A big takeaway from Netflix’s Malcolm & Marie is this: when your significant other is making you mac and cheese at 1 o’clock in the morning, it might be best to just give them a break for the rest of the night. In other words, it might not be best to say “You’re not the first broken girl I’ve known, f****d, or dated” or something like “You know, Marie, you are genuinely unstable. I am actually concerned for your mental well-being.” Just eat the mac and cheese and go to bed. 

 

At the beginning of Malcolm & Marie, it is obvious the two characters live in different rhythms. Malcolm is enthusiastic about the premiere of his first feature film as a writer and director, while  Marie’s mien is very dull and reads as sullen. The audience can tell she is utterly over it. The so-called “it” being him and his sensitive, delicate ego. It is evident Marie doesn’t want to talk, preferring instead to fuss over boxed mac and cheese like it is high cuisine.

 

The movie really takes off when Marie finally addresses the elephant in the room. She’s upset he didn’t thank her in his speech that night. This concern of Marie goes even deeper: she truly believes her life was used for this film. She has a history with addiction and was diagnosed with depression. She has a very profound way of looking at this situation since she insists he’s the artist and she is the muse. Understandably, she is not okay with this imbalanced dynamic. I truly believe that the film’s director, Sam Levinson, is focusing not only on the realities of being a black filmmaker in Hollywood and the value of film critics in this world, but the limit between love and hate in a relationship.

 

I found the dialogue used in this film astonishing. When Marie opens up to Malcolm about how she feels used in a way because he wrote a movie solely based on her life, Malcolm simply replies, “You’re not the first broken girl I’ve known, f****d, or dated.” Essentially, he’s alluding to the fact that he didn’t just steal aspects from her life but from the lives of other women he’s now presenting like puppets to taunt Marie. 

 

Throughout the film, it is Malcolm and Marie trying to get through to one another. One scene in particular really sticks with me.

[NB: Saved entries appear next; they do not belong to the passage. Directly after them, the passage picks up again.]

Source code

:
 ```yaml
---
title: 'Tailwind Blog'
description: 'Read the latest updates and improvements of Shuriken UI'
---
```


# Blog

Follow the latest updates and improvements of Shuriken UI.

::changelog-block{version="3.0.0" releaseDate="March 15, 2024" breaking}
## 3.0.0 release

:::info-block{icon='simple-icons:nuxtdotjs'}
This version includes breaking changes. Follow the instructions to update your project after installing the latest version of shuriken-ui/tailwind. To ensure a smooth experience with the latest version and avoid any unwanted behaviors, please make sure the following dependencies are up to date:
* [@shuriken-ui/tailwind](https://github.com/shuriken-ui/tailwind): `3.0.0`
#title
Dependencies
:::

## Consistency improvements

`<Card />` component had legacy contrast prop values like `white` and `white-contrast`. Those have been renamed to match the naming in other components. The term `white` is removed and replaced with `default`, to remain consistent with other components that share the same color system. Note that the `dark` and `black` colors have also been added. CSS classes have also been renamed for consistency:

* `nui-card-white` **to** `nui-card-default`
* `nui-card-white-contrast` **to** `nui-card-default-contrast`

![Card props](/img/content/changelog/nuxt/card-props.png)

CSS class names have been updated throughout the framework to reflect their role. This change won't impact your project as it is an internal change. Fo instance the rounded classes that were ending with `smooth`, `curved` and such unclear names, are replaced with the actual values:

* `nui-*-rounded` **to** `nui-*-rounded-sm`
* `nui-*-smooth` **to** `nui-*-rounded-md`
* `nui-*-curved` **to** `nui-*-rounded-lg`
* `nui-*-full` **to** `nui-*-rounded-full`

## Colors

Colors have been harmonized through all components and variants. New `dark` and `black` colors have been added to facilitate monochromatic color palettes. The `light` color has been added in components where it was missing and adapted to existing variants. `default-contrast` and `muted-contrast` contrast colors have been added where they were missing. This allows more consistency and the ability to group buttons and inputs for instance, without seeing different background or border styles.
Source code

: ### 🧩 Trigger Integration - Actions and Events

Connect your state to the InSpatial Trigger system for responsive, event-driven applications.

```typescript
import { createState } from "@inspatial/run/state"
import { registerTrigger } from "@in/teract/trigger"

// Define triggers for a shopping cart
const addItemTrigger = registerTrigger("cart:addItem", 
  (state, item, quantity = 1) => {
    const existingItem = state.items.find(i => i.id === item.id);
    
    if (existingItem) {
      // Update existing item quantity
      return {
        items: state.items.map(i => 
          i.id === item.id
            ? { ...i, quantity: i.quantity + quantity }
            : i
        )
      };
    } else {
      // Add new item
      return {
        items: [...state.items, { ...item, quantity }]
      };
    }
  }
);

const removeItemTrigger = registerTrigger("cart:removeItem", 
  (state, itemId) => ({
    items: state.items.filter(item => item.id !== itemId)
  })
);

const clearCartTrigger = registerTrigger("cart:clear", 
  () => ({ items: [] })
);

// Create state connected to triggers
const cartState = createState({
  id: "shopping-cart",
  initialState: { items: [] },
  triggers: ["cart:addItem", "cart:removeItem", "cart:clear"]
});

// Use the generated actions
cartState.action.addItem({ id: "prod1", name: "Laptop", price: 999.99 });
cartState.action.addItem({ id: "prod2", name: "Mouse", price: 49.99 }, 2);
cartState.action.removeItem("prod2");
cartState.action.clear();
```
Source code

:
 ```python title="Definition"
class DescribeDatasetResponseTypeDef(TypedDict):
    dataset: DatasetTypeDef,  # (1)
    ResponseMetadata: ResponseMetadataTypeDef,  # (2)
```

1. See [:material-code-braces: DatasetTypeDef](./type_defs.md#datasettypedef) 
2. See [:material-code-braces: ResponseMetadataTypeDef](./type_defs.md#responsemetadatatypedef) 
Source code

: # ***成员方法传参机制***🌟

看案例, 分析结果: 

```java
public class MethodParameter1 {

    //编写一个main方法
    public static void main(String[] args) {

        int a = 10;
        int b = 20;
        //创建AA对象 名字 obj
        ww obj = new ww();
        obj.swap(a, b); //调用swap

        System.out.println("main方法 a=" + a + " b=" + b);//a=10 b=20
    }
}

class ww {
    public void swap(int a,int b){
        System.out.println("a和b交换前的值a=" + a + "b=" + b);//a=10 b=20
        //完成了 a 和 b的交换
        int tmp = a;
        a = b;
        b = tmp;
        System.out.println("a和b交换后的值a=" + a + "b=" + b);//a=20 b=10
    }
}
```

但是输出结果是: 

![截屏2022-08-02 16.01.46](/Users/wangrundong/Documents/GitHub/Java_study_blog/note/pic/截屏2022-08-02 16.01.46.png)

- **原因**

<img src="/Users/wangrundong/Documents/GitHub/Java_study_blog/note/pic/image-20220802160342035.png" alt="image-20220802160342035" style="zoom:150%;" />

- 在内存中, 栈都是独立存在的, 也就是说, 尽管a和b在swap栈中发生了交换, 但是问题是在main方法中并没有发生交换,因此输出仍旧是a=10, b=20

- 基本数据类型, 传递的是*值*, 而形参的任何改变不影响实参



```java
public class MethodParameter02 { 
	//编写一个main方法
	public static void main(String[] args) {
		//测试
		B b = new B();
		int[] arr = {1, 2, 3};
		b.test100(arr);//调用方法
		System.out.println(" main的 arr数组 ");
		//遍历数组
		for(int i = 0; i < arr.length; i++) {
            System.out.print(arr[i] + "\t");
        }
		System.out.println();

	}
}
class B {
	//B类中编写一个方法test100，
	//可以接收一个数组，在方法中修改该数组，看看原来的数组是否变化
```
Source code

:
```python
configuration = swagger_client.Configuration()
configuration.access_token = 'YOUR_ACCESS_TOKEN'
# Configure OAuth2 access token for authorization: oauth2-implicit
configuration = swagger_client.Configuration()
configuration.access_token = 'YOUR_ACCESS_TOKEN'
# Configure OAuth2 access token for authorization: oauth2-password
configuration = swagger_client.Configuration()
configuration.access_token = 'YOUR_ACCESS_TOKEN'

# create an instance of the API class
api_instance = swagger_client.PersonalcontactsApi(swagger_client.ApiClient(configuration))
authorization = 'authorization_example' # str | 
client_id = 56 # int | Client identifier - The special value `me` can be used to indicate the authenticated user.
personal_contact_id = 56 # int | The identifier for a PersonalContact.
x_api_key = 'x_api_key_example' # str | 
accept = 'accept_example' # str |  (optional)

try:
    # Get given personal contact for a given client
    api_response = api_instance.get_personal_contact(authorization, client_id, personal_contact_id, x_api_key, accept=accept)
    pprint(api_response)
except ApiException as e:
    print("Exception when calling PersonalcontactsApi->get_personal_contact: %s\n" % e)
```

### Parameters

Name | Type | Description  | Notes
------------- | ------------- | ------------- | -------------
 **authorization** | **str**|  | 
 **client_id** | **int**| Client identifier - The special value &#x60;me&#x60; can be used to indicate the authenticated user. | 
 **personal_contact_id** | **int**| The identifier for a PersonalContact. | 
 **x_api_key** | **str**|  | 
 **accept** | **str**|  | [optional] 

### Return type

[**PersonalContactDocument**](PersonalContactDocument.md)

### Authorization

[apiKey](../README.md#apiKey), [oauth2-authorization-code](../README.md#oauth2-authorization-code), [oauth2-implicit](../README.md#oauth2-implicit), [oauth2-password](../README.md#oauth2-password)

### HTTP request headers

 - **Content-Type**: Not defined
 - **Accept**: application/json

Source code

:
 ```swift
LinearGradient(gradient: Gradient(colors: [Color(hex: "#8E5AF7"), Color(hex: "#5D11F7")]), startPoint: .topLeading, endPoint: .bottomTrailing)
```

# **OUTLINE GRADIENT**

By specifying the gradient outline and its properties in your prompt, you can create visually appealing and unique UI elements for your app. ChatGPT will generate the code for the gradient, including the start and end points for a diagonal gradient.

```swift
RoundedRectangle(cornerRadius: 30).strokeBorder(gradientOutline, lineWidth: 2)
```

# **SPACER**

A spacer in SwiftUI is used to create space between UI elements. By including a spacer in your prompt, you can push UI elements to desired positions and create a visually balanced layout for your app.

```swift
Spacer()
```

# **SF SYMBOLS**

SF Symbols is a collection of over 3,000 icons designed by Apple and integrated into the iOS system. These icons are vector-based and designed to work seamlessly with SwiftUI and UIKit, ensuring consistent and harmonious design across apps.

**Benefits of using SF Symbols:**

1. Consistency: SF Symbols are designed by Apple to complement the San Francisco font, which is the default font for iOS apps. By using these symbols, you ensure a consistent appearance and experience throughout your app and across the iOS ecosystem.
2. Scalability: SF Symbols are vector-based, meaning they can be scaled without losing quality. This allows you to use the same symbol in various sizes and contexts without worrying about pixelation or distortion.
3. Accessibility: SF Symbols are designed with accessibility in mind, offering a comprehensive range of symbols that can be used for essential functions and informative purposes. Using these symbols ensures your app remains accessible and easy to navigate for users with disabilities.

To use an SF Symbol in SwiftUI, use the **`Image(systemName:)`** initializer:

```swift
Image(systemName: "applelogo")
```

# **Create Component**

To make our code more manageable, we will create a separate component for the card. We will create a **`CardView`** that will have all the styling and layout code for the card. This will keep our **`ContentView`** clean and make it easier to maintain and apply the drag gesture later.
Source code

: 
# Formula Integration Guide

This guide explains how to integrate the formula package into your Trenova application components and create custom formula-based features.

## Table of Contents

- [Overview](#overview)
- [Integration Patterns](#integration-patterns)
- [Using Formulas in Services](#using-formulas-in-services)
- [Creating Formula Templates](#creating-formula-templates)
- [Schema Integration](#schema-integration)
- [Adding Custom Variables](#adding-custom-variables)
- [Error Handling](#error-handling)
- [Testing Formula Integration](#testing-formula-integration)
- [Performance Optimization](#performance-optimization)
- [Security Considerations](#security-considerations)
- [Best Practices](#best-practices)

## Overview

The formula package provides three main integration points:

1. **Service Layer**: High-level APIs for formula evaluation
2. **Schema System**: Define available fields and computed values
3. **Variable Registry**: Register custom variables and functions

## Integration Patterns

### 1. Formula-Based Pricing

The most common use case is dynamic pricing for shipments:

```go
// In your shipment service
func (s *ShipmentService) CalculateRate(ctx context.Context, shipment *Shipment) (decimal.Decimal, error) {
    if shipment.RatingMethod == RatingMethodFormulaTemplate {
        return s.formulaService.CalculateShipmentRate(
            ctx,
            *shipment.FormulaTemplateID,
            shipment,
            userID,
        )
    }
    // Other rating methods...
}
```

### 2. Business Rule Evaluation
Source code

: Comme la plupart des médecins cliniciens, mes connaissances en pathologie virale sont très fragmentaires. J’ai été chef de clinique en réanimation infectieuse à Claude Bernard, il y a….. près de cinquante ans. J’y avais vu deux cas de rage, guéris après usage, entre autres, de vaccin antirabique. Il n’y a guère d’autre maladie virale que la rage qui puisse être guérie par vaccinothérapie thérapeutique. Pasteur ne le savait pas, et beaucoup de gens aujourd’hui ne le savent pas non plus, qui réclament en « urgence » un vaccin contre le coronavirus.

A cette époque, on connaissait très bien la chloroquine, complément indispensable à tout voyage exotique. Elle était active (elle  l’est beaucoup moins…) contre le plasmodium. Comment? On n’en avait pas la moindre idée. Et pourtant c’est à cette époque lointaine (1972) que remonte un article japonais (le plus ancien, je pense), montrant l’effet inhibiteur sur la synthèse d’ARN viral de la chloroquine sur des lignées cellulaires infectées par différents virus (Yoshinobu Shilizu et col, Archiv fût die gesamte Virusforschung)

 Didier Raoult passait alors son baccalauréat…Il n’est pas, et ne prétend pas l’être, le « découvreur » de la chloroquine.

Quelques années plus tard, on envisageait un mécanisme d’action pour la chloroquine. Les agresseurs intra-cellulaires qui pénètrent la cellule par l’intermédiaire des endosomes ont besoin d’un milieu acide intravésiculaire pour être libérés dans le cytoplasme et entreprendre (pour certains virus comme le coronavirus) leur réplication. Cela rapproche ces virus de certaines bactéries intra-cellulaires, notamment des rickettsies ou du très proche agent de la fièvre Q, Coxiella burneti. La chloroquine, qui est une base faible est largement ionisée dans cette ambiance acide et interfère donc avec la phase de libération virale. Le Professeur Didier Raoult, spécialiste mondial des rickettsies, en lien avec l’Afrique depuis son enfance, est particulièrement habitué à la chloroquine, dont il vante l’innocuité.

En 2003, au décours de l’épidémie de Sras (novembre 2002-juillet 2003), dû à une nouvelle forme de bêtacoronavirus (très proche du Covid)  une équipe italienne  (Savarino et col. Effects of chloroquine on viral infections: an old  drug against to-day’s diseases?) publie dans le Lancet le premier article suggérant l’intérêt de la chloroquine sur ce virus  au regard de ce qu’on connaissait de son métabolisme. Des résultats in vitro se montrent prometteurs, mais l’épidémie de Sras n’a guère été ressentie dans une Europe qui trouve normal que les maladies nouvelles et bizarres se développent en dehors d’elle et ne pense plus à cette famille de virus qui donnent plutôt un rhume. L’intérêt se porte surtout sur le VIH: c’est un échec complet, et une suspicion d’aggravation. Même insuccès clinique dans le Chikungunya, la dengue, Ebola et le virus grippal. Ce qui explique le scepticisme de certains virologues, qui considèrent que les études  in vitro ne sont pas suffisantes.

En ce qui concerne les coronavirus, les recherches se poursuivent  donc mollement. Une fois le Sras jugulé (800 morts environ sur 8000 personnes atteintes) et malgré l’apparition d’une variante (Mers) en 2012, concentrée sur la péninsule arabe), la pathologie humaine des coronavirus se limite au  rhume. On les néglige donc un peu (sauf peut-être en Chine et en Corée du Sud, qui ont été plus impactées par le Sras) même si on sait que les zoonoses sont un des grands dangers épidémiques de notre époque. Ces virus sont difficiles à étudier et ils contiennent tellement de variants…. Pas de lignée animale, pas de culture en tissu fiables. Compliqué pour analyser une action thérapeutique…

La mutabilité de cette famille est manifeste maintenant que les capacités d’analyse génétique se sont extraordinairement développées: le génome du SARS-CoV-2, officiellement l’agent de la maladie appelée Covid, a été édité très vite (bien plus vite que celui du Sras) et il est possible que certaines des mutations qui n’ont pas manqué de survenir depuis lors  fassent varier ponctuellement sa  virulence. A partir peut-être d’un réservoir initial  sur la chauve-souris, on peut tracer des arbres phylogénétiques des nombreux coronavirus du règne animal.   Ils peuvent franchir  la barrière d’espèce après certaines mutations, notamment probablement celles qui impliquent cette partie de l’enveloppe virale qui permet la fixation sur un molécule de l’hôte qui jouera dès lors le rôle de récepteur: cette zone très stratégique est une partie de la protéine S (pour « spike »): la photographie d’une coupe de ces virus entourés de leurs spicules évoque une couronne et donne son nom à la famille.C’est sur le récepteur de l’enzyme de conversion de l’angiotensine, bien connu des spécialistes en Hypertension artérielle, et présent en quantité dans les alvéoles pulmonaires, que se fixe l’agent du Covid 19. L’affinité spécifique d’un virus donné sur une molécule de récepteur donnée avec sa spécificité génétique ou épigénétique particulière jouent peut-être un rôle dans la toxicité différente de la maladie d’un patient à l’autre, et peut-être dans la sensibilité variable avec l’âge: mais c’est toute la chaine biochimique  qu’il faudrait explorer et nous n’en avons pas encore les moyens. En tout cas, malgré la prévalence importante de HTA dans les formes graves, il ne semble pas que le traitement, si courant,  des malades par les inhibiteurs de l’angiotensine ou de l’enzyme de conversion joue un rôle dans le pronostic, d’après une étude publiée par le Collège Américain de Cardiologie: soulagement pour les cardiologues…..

When Malcolm sits down to eat the boxed mac and cheese Marie prepared, he throws his tie over his shoulder. He eats like a child without impulse control: fork scraping the bottom of the bowl relentlessly, clearly wondering what Marie is doing in another room. He eats with his mouth open, shouting, “You know, Marie, you are genuinely unstable. I am actually concerned for your mental well-being.” He quickly changes the topic and launches into a further conversation about himself and his film. 

 

Eventually, Marie is forced into coming out, saying, “Are you actually yelling and belittling me from across this house because you are too busy eating mac and cheese? Do you know how disturbing it is that you can compartmentalize to such a degree that you can abuse me while eating mac and cheese?” This particular scene here is utterly ridiculous and allowed this film to spiral in many ways. His emotional abuse and how she’s lived with it is so underdeveloped, it almost feels infuriating to bring it up in the first place, but that is what makes the film so special. How Malcolm and Marie can be fighting one minute, and loving the next. 

 

At one point, during one of Malcolm’s endless protestations about the state of modern filmmaking, he declares, “Cinema doesn’t need to have a fucking message. It needs to have a heart and electricity.” Which is exactly what this film has.